Japon 2013 – Après le déluge/155

Fukushima : Tepco évalue la fuite de vapeur radioactive à 3m3/h et admet ainsi implicitement la fuite continue du confinement n° 3

Par Trifou ,vendredi 26 juillet 2013.Lien permanentJapon › Fukushima

Il aura donc fallu 28 mois pour que Tepco, le liquidateur actuel de Fukushima-Daiichi, admette a demi-mots [1] que le confinement de l’ex-unité n°. 3 avait certainement failli au niveau du joint du chapeau du confinement, que ce joint avait été définitivement détérioré et que les fuites de vapeur étaient radioactives et s’échappaient régulièrement dans l’atmosphère. Fidèle à son habitude, Tepco ne dévoile toutefois les mauvaises nouvelles qu’acculé dans les cordes radioactives, à l’occasion d’un événement précis et incontestable (les fuites permanentes de vapeur) et sans replacer cette donnée dans son contexte général. Rappelons que cette hypothèse (la détérioration du joint de la tête du confinement) avait été formulée dès le 18 mars 2011  par Dave Lochbaum de l’Union of Concerned Scientists avant d’être reprise et réévaluée une petite année plus tard [2] par A. Gundersen.

La référence : l’incident de Brunswick (1970)

Nous avions déjà évoqué cet incident ou plutôt cette expérience réalisée dans les années 1970 au niveau de l’unité n°. 1 de Brunswick [3] et qui est reportée en détail par M. Lochbaum : à la suite d’un essai – réacteur stoppé – de mise en pression du confinement de l’unité n°. 1, les ingénieurs de Duke Energy auraient eu la surprise de constater la déformation apparente du joint supérieur du drywell qui se serait suffisamment comprimé pour dégazer le confinement dans le niveau 5 du bâtiment-réacteur ; l’incident s’était produit alors que la pression induite artificiellement dans le confinement n’était pourtant que très légèrement supérieure à la pression maximale [4admissible de ce dernier.

Lors de cette expérience, il s’était en fait avéré impossible de dépasser la pression de 70 PSI [5] car l’énorme joint (torique ?) situé sur le haut du confinement semblait s’écraser et laisser s’échapper la surpression en émettant simultanément un sifflement caractéristique. Dans la version reprise plus tard par Arnold Gundersen, l’origine du défaut se serait plutôt située dans la détérioration des boulons assurant le chapeau du confinement à la cuve de confinement elle-même au-delà d’une pression estimée à 100 PSI.

━━━━━━━━━━━━━━━━

Vos tâches
a – Dans l'article sur Fukushima, reformulez sous forme de liste brève le paragraphe commençant par « Lors de cette expérience » en conservant ses faits principaux.
b – Répondez à ces questions sur l'article sur Fukushima :
(i) À quel débit Tepco évalue-t-il la fuite de vapeur radioactive ?
(ii) Qui a formulé l'hypothèse de la détérioration du joint dès le 18 mars 2011 ?
(iii) Sur quelle unité de Brunswick l'expérience des années 1970 a-t-elle été réalisée ?
c – Rédigez la suite de l'article sur Fukushima à partir de sa dernière phrase.

Personnes ou mains représentées avec leurs articulations

━━━━━━━━━━━━━━━━

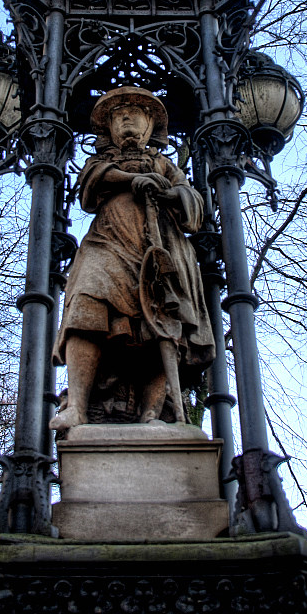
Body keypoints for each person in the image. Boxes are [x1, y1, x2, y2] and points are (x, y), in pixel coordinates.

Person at [50, 86, 214, 430]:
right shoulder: (101, 161)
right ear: (107, 128)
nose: (126, 119)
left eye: (135, 114)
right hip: (107, 241)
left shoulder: (163, 163)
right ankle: (77, 406)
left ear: (149, 125)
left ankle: (153, 413)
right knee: (85, 302)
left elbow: (193, 206)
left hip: (160, 249)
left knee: (160, 326)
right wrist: (133, 179)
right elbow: (91, 185)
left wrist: (170, 191)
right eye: (118, 116)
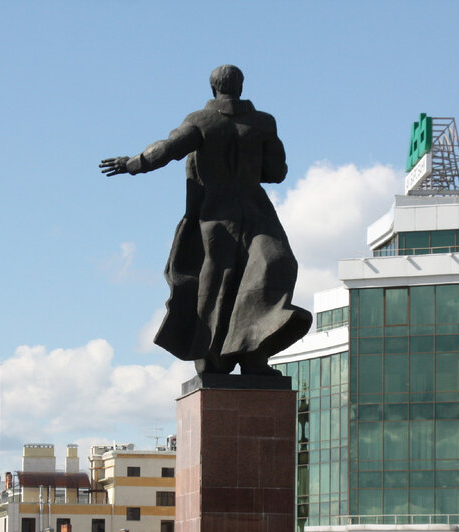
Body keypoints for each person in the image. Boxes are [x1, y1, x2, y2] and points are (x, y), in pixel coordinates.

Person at [100, 65, 312, 376]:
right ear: (240, 87)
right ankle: (212, 356)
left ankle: (251, 352)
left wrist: (133, 163)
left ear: (213, 89)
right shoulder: (250, 122)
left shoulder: (228, 121)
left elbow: (168, 149)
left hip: (236, 212)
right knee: (253, 271)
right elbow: (277, 172)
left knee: (254, 271)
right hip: (233, 212)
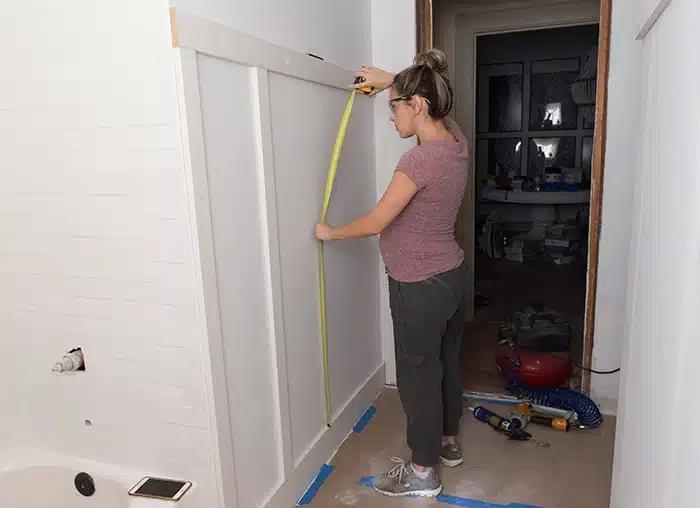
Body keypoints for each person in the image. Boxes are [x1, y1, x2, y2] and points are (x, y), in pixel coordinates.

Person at [315, 49, 469, 498]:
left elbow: (377, 221)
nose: (391, 116)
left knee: (419, 376)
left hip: (419, 285)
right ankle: (448, 443)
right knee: (445, 365)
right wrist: (391, 81)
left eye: (394, 105)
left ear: (417, 105)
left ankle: (423, 474)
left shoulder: (418, 163)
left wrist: (331, 232)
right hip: (452, 278)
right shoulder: (455, 144)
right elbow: (441, 110)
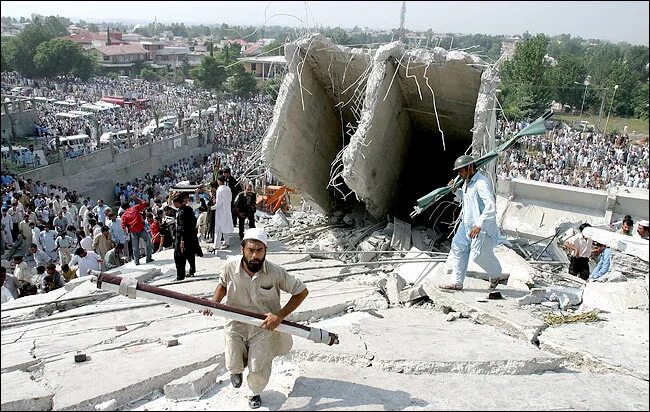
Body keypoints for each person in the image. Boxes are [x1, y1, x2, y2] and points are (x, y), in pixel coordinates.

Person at [203, 228, 309, 409]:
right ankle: (236, 371)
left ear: (266, 251)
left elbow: (301, 291)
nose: (255, 255)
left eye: (260, 250)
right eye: (251, 250)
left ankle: (255, 393)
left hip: (263, 328)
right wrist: (214, 303)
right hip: (235, 323)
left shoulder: (276, 272)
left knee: (258, 367)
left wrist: (279, 316)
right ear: (242, 249)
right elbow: (222, 285)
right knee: (233, 361)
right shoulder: (230, 268)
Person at [439, 155, 502, 291]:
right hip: (466, 224)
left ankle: (496, 275)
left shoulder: (481, 183)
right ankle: (456, 282)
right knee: (458, 247)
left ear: (469, 168)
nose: (459, 174)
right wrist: (456, 191)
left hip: (479, 227)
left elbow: (490, 206)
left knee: (478, 256)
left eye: (461, 171)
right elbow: (467, 199)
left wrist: (479, 225)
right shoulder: (467, 182)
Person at [172, 192, 199, 281]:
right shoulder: (188, 209)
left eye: (174, 202)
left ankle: (180, 275)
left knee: (179, 256)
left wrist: (182, 241)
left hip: (182, 237)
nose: (173, 204)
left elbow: (182, 227)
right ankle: (192, 269)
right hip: (190, 236)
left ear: (178, 202)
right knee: (189, 254)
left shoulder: (182, 212)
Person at [121, 195, 154, 265]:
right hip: (141, 229)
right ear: (129, 205)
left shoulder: (124, 215)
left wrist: (126, 233)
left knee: (135, 247)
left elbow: (123, 226)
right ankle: (148, 258)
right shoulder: (135, 208)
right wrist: (136, 198)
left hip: (133, 232)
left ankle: (137, 261)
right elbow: (144, 203)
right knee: (148, 242)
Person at [211, 176, 235, 251]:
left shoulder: (219, 189)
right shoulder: (228, 188)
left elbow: (219, 203)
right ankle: (226, 242)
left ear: (218, 181)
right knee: (226, 227)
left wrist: (212, 207)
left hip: (220, 212)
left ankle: (216, 245)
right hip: (227, 210)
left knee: (218, 229)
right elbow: (230, 199)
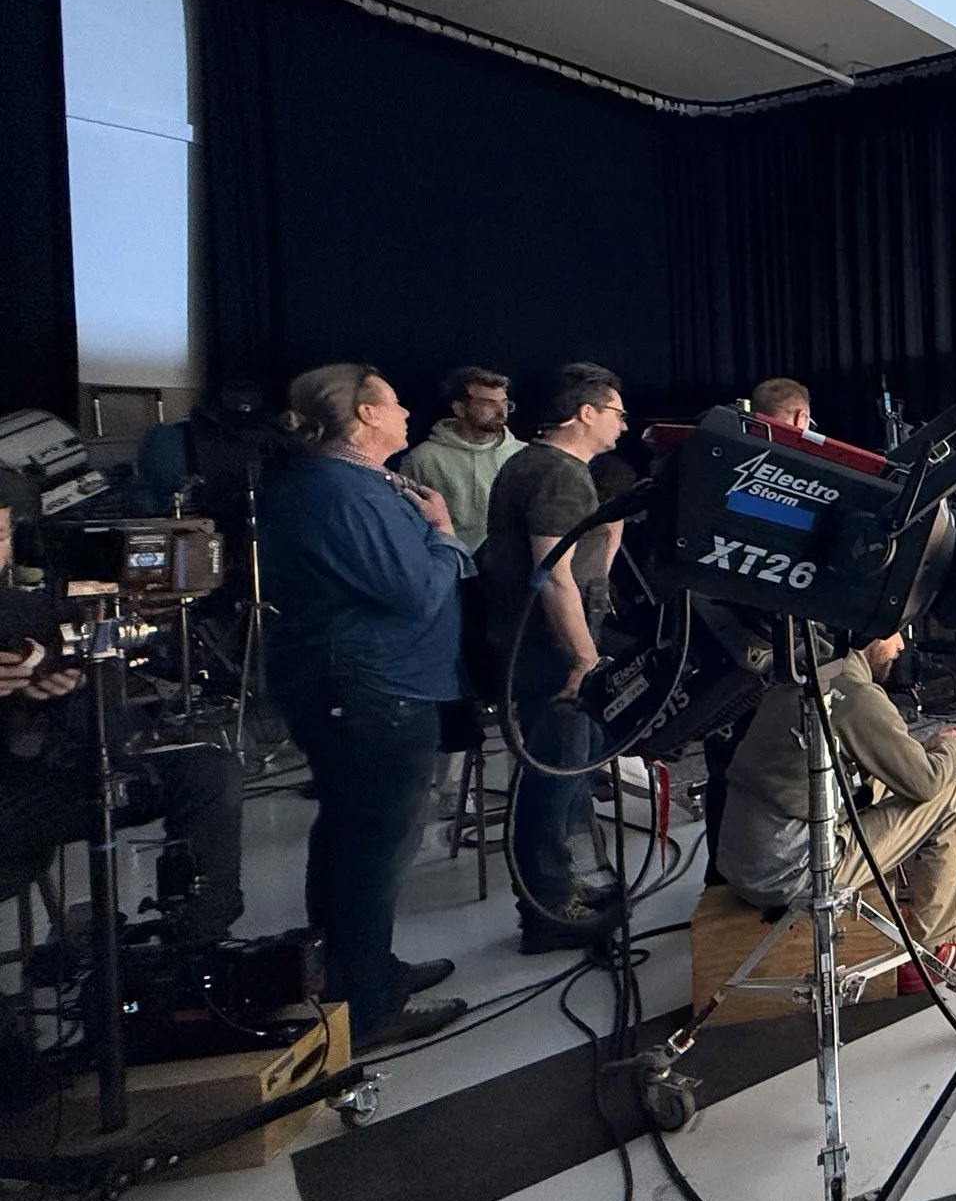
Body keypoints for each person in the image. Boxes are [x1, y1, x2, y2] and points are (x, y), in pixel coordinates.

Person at [259, 365, 469, 1049]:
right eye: (395, 400)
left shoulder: (348, 482)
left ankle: (363, 968)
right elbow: (412, 590)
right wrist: (443, 534)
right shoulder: (340, 492)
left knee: (358, 839)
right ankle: (367, 1002)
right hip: (372, 691)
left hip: (376, 684)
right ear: (365, 415)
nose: (409, 409)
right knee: (370, 848)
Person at [0, 503, 246, 948]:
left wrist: (74, 678)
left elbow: (107, 719)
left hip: (47, 782)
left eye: (0, 537)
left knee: (209, 773)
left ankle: (196, 950)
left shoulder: (21, 610)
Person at [714, 631, 956, 995]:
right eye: (895, 634)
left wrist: (919, 752)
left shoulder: (803, 673)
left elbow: (881, 763)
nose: (901, 645)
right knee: (955, 795)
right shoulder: (853, 695)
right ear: (869, 637)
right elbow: (927, 783)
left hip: (743, 860)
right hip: (792, 873)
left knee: (888, 780)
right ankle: (933, 948)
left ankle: (914, 913)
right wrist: (948, 748)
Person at [477, 363, 629, 950]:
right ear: (586, 413)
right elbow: (554, 576)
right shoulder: (558, 475)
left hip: (540, 645)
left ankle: (556, 887)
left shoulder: (539, 465)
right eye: (616, 413)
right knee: (553, 777)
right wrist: (585, 657)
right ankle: (547, 909)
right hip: (548, 652)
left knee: (568, 769)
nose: (621, 425)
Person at [400, 367, 526, 550]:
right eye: (488, 403)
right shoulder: (423, 459)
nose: (501, 412)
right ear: (459, 408)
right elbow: (408, 522)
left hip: (510, 569)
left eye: (505, 403)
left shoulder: (523, 455)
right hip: (450, 565)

━━━━━━━━━━━━━━━━

Jeu de réponses
a –
- Lors de l'expérience, la pression n'a pas pu dépasser 70 PSI.
- L'énorme joint du haut du confinement semblait s'écraser et laissait s'échapper la surpression avec un sifflement caractéristique.
- Dans la version reprise plus tard par Arnold Gundersen, le défaut venait plutôt de la détérioration des boulons qui fixent le chapeau du confinement à la cuve, au-delà d'une pression estimée à 100 PSI.

b –
(i) 3 m3/h.
(ii) Dave Lochbaum, de l'Union of Concerned Scientists.
(iii) L'unité n° 1.

c –
 

36.png

(1) le joint (torique ?) et les boulons de fixation de la tête de la cuve de confinement (Fairewinds )

A Fukushima-Daiichi, la pression est montée à 75 PSI avant de redescendre rapidement dans le confinement 1F3

Nous savons grâce aux enregistrements effectués peu avant l’explosion de l’unité n°. 3 que la pression au sein du drywell a dépassé 0.52 MPa [6] (75 PSI) le 14 mars 2011 peu avant 11h00 avant de s’effondrer brutalement peu après. Il est surprenant de constater combien cette pression s’approche du seuil qui n’a pu être dépassé lors de l’expérience effectuée à Brunswick (71 PSI). La pression a ensuite décru après l’explosion en 10 minutes environ pour se stabiliser vers 0.36 MPa (52 PSI) à partir de 11h30 ; l’énorme explosion ayant dévasté l’unité n°. 3 s’est quant à elle produite précisément à 11h01.

39.png(2) La chronologie de la dépressurisation de 1F3 le 14311 (Goddard )

Tepco semble valider cette hypothèse en précisant que la quantité de vapeur est estimée à environ 3m3/h

D’après le document Tepco actuellement disponible uniquement en Japonais [7], la fuite de vapeur provenant du confinement serait estimée à environ 3 m3/h ; il n’est pas certain que Tepco valide officiellement la théorie de la fuite radioactive localisée au niveau du chapeau du confinement mais le schéma reproduit ci-dessous vise cette zone précise tout en reportant au niveau de mystérieuses flèches jaunes des indications que nous devons bien avouer ne pas clairement identifier pour le moment.

 

38.png(3) Le schéma divulgué hier par Tepco (Tepco , p. 5)

 

L’activité particulaire de la vapeur serait d’environ 100 Bq/g de radiocésium

Attendu que Tepco relève en permanence l’activité des aérosols et des particules dans le confinement 1F3, l’on peut s’attendre à ce que les concentrations de radiocésium au niveau de la fuite présentent approximativement les mêmes caractéristiques ; ces dernières sont estimées à environ 100 Bq/g (100 kBq/kg) de Césium pour les particules et à 6*10^-6 Bq/cm3 (0.006 Bq/l) pour les aérosols. Connaissant le volume de la fuite et son activité en radiocésium, il est facile de calculer que cette dernière disperse chaque heure environ 100 kBq/h de Césium sous forme particulaire (à raison de 100g/h) et 0.025 Bq sous forme quasi-gazeuse. Si ceci peut sembler – relativement – peu important (si les calculs sont corrects et si les chiffres s’avèrent honnêtes) il ne faut perdre de vue que cette fuite est permanente et que cette activité radioactive « résiduelle » représente donc à elle seule la diffusion d’un terme-source [8] estimé à environ 2.5 GBq de césium sous forme particulaire.

 

40.png (4) Le circuit rouge (fuite) devrait présenter sensiblement les mêmes valeur de radioactivité que les bleu et vert (Tepco , p.9)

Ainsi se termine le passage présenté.